*** Begin section ***

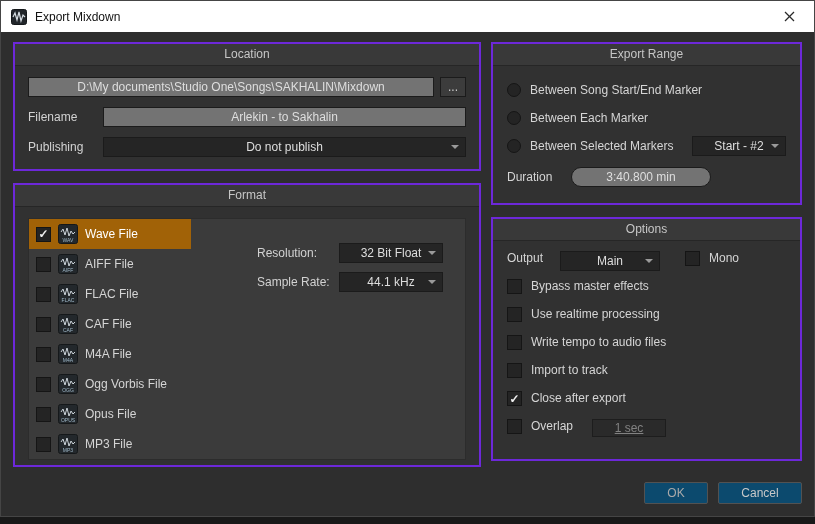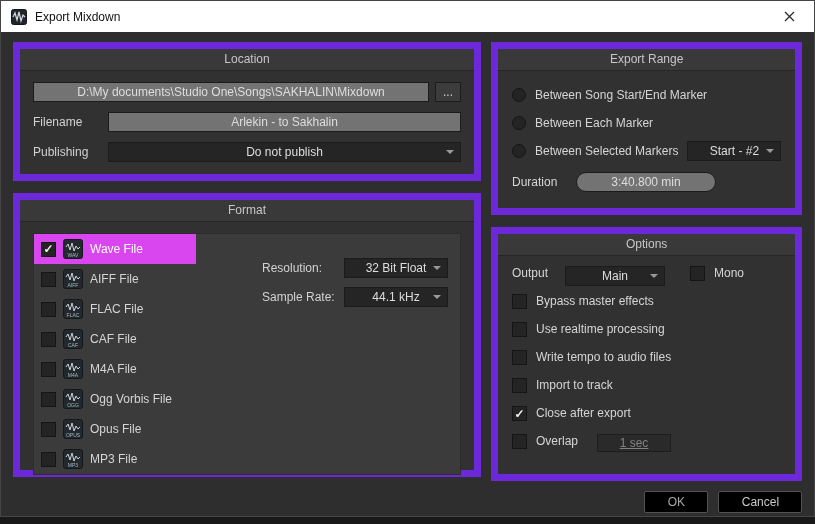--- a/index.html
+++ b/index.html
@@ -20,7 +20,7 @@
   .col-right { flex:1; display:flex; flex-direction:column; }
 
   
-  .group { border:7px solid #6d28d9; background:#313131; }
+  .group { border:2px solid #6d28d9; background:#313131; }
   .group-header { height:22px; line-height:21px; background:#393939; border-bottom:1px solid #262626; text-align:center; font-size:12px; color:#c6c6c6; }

*** End section ***
*** Begin section ***

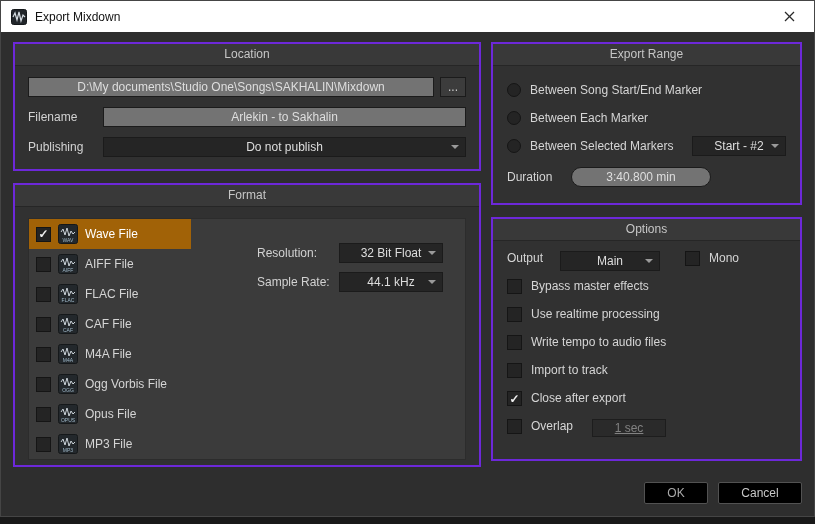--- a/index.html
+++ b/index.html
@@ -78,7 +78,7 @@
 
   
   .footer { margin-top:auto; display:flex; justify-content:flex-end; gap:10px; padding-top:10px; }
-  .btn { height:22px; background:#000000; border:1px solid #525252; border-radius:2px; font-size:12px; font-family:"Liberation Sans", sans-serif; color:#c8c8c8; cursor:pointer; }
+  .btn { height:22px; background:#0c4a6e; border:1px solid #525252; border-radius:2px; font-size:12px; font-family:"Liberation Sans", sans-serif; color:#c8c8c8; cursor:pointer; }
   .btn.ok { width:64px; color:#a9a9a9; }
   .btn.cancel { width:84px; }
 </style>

*** End section ***

> [Your goal] A single number, please: how many lines in the data above contain the string "pointer"?

> [Final answer] 2